Columbus city Government increases spending with Diverse Suppliers by 50%

Columbus City - Columbus city departments and elected officials increased the rate of spending with minority-, women- or veteran-owned suppliers by 50 percent in 2017 – 12.6 percent of vendor contracts, up from 8 percent to 8.5 percent the prior three years.

The dollar value paid to diverse suppliers – $53 million – increased by 18 percent even as overall vendor spending decreased, resulting in the larger percentage.

"It's important the work we're doing reflects the diversity of this city," Mayor Andrew Ginther said. "The taxpayers and residents of the city of Columbus feel like they have a fair shot to partner with the city and earn business."

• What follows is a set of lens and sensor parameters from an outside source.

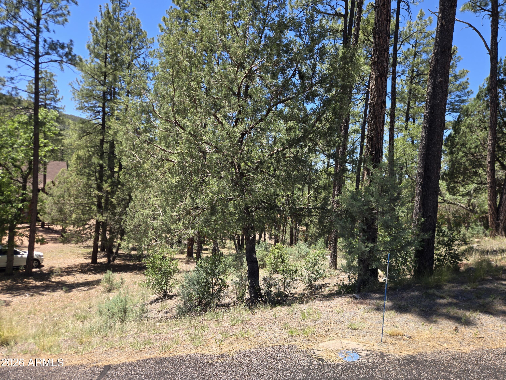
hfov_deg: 73.9
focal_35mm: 23
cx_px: 253
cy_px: 190
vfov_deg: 58.9
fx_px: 336
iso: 25
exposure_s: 1/730
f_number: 1.8
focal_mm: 5.4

And an unknown portion of the increase came from recognizing prior years' spending was more inclusive than the numbers show: Purchasing agents and city officials encouraged existing vendors who were minority-, woman- or veteran-owned businesses to register as such so they could be counted, said Damita Brown, director of the Office of Diversity and Inclusion. (Registration forms are here.)

"We don’t see numbers like this without a strong commitment and strong collaboration with all departments as well as our external partners," Brown said.

The increase happened without any formal policy change or quotas. City leadership has been more "purposeful and intentional" in casting a wider net, Ginther said. In some cases, it requires simply letting diverse small businesses know that bids on city work aren't just for huge corporations.

"Often you continue to do business with the same people over and over again," he said.

The office that spends the most with diverse suppliers is the Department of Public Utilities, which runs water, wastewater and city electric divisions. Even as its overall spending on outside vendors declined by $70 million, spending on diverse suppliers increased by $8 million to $38.7 million, pushing the percentage to 24 percent from 13 percent.

Brown credited the department's outreach to contractors and subcontractors.

"They have taken the RFP evaluation process out of the hands of project managers and into the hands of leadership, who can look at the inclusion efforts on a much broader level," she said.

Ginther's office had the single highest percentage of diverse spending – 81 percent – but most of that is because of one large contract in a small budget for outside vendors. The diversity office, under the mayor's purview, issued a $435,000 contract in April 2017 with Mason Tillman Associates Ltd. to study whether there are racial and gender disparities in the city's procurement process.

City Council last week extended that contract with an additional $250,000. The study was put on hold last year because some federally funded utilities projects had been left out of the data, Brown said. Now the set is complete.

The Oakland, California-based consultants are looking at contracts from before Ginther's term, but what they find will guide recommendations on policy changes.